The monograph focuses on the Reciprocal Drawing (RD) method – a collaborative practice developed by Agnieszka Karasch in which two collaborators draw while maintaining co-dependence between their moving bodies. Unlike other forms of collaborative drawing, RD is challenging because the collaborators affect each other’s motions while drawing. To enable focus, the method combines 3 frames in unprecedented ways: a contact-imposing partnering strategy, a repertoire of body actions, and a set of rules. In this way, the collaborators may devise complex embodied processes resulting in refined large-scale drawings.
The purpose of the study was to extend conventional drawing towards a performative and contact-based formula. The research responds to challenges posed by those partnering strategies which employ bodies’ co-dependence. Consequently, greater complexity of the drawing process and coherence of the drawn form are achieved.

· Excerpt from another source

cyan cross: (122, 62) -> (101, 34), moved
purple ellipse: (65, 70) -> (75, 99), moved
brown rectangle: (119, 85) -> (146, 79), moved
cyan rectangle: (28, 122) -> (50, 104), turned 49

RD reinforces the authenticity of actions, enables co-exploration of physicality and resistance, co-production of multiple drawing compositions and the transformation of existing ones. The method generates conflict, engages partners emotionally, and evokes mutual trust. The author stresses the embodied, expressive, and dialogic character of Reciprocal Drawing. Its processes prove to finely reflect the social and relational aspects of human life. Defined as play, RD reveals its subversive, transformative and solidifying function. It renders learning new approaches to drawing possible. It is a postconsensual practice, where the engaged artists co-explore the benefits of embodied conflict without posing a threat to each other's integrity. RD evokes self-limitation and responsibility for the other.